On Thu, 17 May 2012 11:46:18 -0400, Andrei Alexandrescu <seewebsiteforem...@erdani.org> wrote:

On 5/17/12 9:02 AM, Steven Schveighoffer wrote:
Roughly speaking, not all the details are handled, but this makes a
feasible input range that will perform quite nicely for things like
std.algorithm.copy. I haven't checked, but copy should be able to handle
transferring a range of type T[] to an output range with element type T,
if it's not able to, it should be made to work.

We can do this for copy, but if we need to specialize a lot of other algorithms, maybe we didn't strike the best design.

Right. The thing is, buffered streams are good as plain ranges for one thing -- forwarding data. There probably aren't many algorithms in std.algorithm that are applicable. And there is always the put idiom, Appender.put(buf) should work to accumulate all data into an array, which can then be used as a normal range.

One thing that worries me, if you did something like array(bufferedStream), it would accumulate N copies of the buffer reference, which wouldn't be what you want at all. Of course, you could apply map to buffer to dup it.

3. An ultimate goal of the i/o streaming package should be to be able to
do this:

auto x = new XmlParser("<rootElement></rootElement>");

or at least

auto x = new XmlParser(buffered("<rootElement></rootElement>"));

So I think arrays need to be able to be treated as a buffering streams.

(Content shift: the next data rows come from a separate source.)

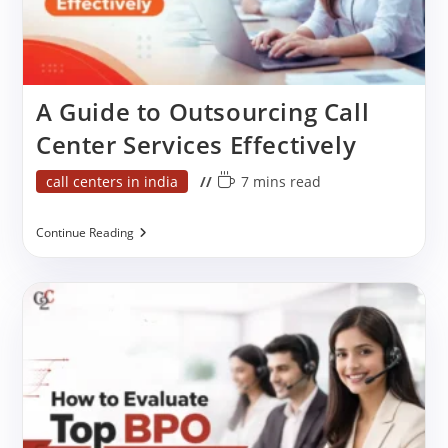
A Guide to Outsourcing Call
Center Services Effectively
Post
Reading
call centers in india
7 mins read
category:
time:
A
Continue Reading
Guide
To
Outsourcing
Call
Center
Services
Effectively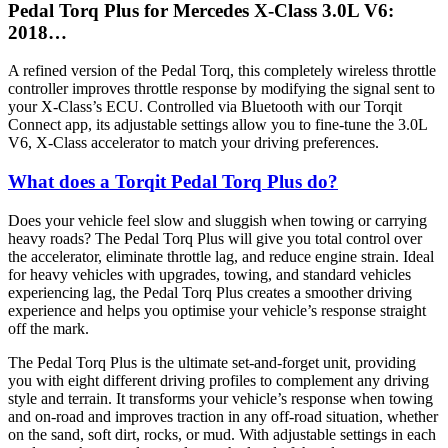
Pedal Torq Plus for Mercedes X-Class 3.0L V6:
2018…
A refined version of the Pedal Torq, this completely wireless throttle
controller improves throttle response by modifying the signal sent to
your X-Class’s ECU. Controlled via Bluetooth with our Torqit
Connect app, its adjustable settings allow you to fine-tune the 3.0L
V6, X-Class accelerator to match your driving preferences.
What does a Torqit Pedal Torq Plus do?
Does your vehicle feel slow and sluggish when towing or carrying
heavy roads? The Pedal Torq Plus will give you total control over
the accelerator, eliminate throttle lag, and reduce engine strain. Ideal
for heavy vehicles with upgrades, towing, and standard vehicles
experiencing lag, the Pedal Torq Plus creates a smoother driving
experience and helps you optimise your vehicle’s response straight
off the mark.
The Pedal Torq Plus is the ultimate set-and-forget unit, providing
you with eight different driving profiles to complement any driving
style and terrain. It transforms your vehicle’s response when towing
and on-road and improves traction in any off-road situation, whether
on the sand, soft dirt, rocks, or mud. With adjustable settings in each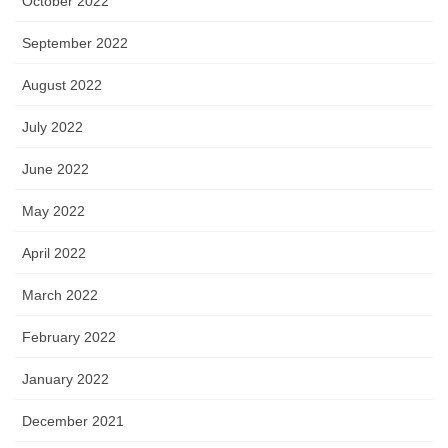
October 2022
September 2022
August 2022
July 2022
June 2022
May 2022
April 2022
March 2022
February 2022
January 2022
December 2021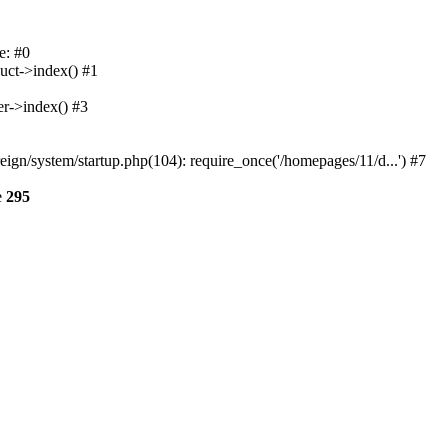
e: #0
uct->index() #1
er->index() #3
n/system/startup.php(104): require_once('/homepages/11/d...') #7
e
295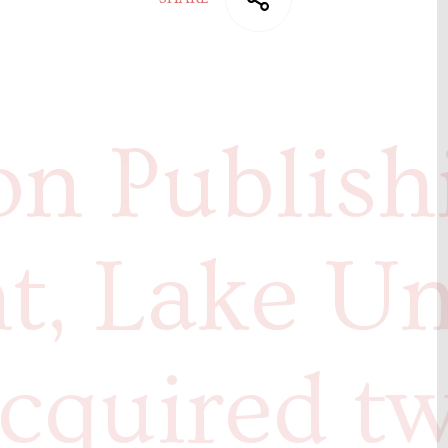
n Publish
t, Lake Un
cquired t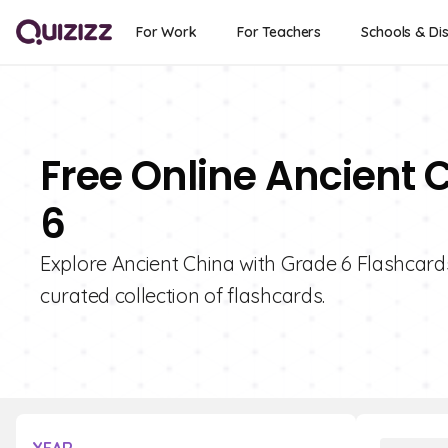
For Work
For Teachers
Schools & Dis
Free Online Ancient 
6
Explore Ancient China with Grade 6 Flashcards
curated collection of flashcards.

I tried really hard to think of some way to make this work with my existing system, but I don't think it will without unnecessary baggage, and losing
interoperability with existing range functions.

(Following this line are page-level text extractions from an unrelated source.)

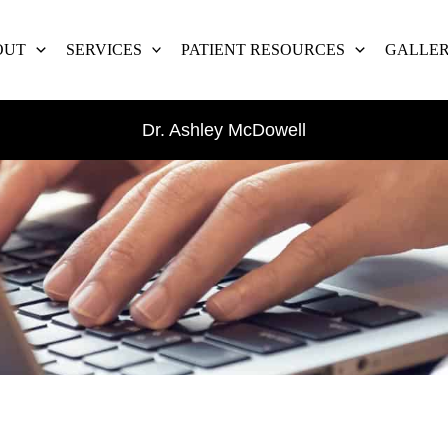
OUT
SERVICES
PATIENT RESOURCES
GALLE
Dr. Ashley McDowell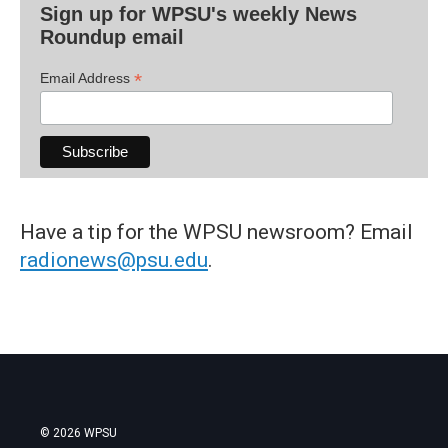
Sign up for WPSU's weekly News
Roundup email
*
Email Address
Have a tip for the WPSU newsroom? Email
radionews@psu.edu
.
© 2026 WPSU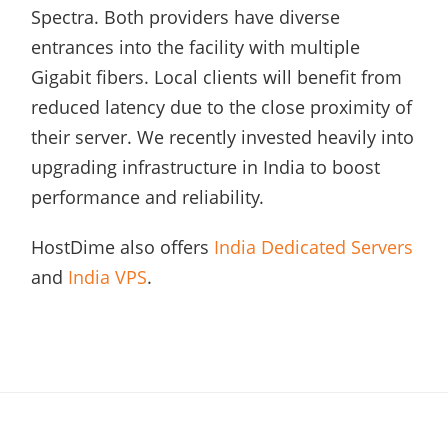
Spectra. Both providers have diverse
entrances into the facility with multiple
Gigabit fibers. Local clients will benefit from
reduced latency due to the close proximity of
their server. We recently invested heavily into
upgrading infrastructure in India to boost
performance and reliability.
HostDime also offers
India Dedicated Servers
and
India VPS
.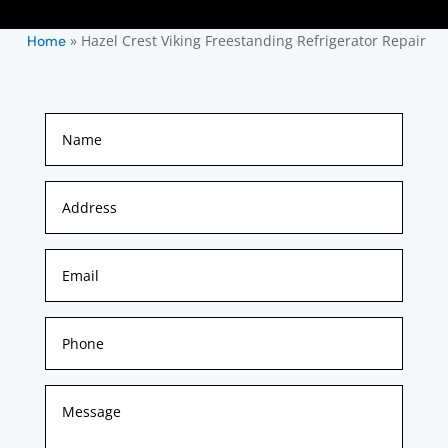
»
Hazel Crest Viking Freestanding Refrigerator Repair
Home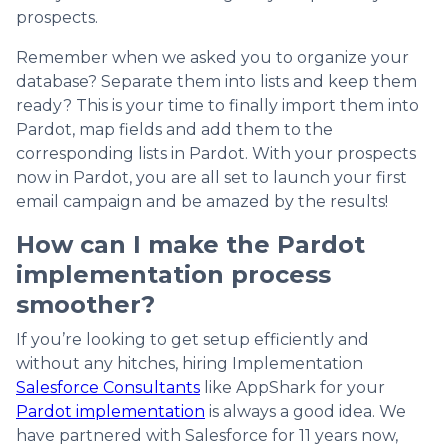
prospects.
Remember when we asked you to organize your
database? Separate them into lists and keep them
ready? This is your time to finally import them into
Pardot, map fields and add them to the
corresponding lists in Pardot. With your prospects
now in Pardot, you are all set to launch your first
email campaign and be amazed by the results!
How can I make the Pardot
implementation process
smoother?
If you’re looking to get setup efficiently and
without any hitches, hiring Implementation
Salesforce Consultants
like AppShark for your
Pardot implementation
is always a good idea. We
have partnered with Salesforce for 11 years now,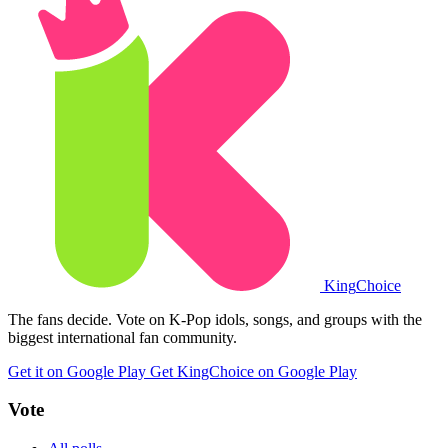
King
Choice
The fans decide. Vote on K-Pop idols, songs, and groups with the
biggest international fan community.
Get it on Google Play
Get KingChoice on Google Play
Vote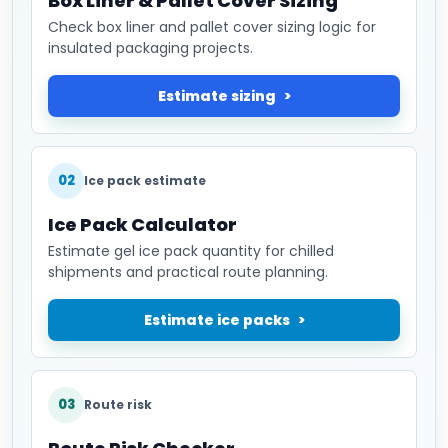
Box Liner & Pallet Cover Sizing
Check box liner and pallet cover sizing logic for
insulated packaging projects.
Estimate sizing
02
Ice pack estimate
Ice Pack Calculator
Estimate gel ice pack quantity for chilled
shipments and practical route planning.
Estimate ice packs
03
Route risk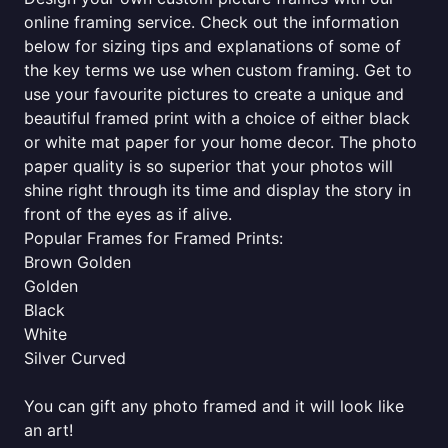
online framing service. Check out the information
below for sizing tips and explanations of some of
the key terms we use when custom framing. Get to
use your favourite pictures to create a unique and
beautiful framed print with a choice of either black
or white mat paper for your home decor. The photo
paper quality is so superior that your photos will
shine right through its time and display the story in
front of the eyes as if alive.
Popular Frames for Framed Prints:
Brown Golden
Golden
Black
White
Silver Curved
You can gift any photo framed and it will look like
an art!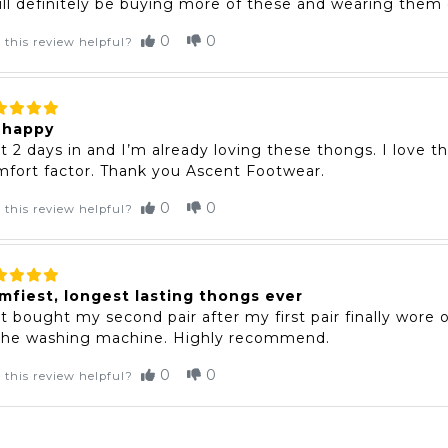
ill definitely be buying more of these and wearing them o
0
0
 this review helpful?
 happy
t 2 days in and I’m already loving these thongs. I love t
fort factor. Thank you Ascent Footwear.
0
0
 this review helpful?
mfiest, longest lasting thongs ever
t bought my second pair after my first pair finally wore
 the washing machine. Highly recommend.
0
0
 this review helpful?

I think we can create a generic abstraction buffered() that layers buffering on top of an input range. If the input range has unbuffered read capability, buffered() would use those. Otherwise, it would use loops using empty, front, and popFront.

Right, this is different from my proposed buffer implementation, which puts a buffer on top of an unbuffered input *stream*. But of course, we can define it for both, since it will be a compile-time interface.

Where does this leave us?

1. I think we need, as Andrei says, an unbuffered streaming abstraction.
I think I have this down pretty solidly in my current std.io.

Great. What are the primitives?

See here:
https://github.com/schveiguy/phobos/blob/new-io2/std/io.d#L170

Through IODevice. The BufferedStream type is going to be redone as a range.

3. An implementation of the above definition hooked to the unbuffered
stream abstraction, to be utilized in more specific ranges. But by
itself, can be used as an input range or directly by code.

Hah, I can't believe I wrote about the same thing above (and I swear I didn't read yours).

Well, not quite :) You wrote about it being supported by an underlying range, I need to have it supported by an underlying stream. We probably need both. But yeah, I think we are mostly on the same page here.

4. Specialization ranges for each type of input you want (i.e. byLine,
byChunk, textStream).

What is the purpose? To avoid unnecessary double buffering?

No, a specialization range *uses* a buffer range as its backing. A buffer range I think is necessarily going to be a reference type (probably a class). The specialized range won't replace the buffer range, in other words.

Something like byLine is going to do the work of extracting lines from the buffer, it will reference the buffer data directly. But it won't reimplement buffering.

5. Full replacement option of File backend. File will start out with
C-supported calls, but any "promotion" to using a more D-like range type
will result in switching to a D-based stream using the above mechanisms.
Of course, all existing code should compile that does not try to assume
the File always has a valid FILE *.

This will be tricky but probably doable.

Doing this will unify all the i/o packages together into one interface -- File. I think it's a bad story for D if you have 2 ways of doing i/o (or at least 2 ways of doing the *same thing* with i/o).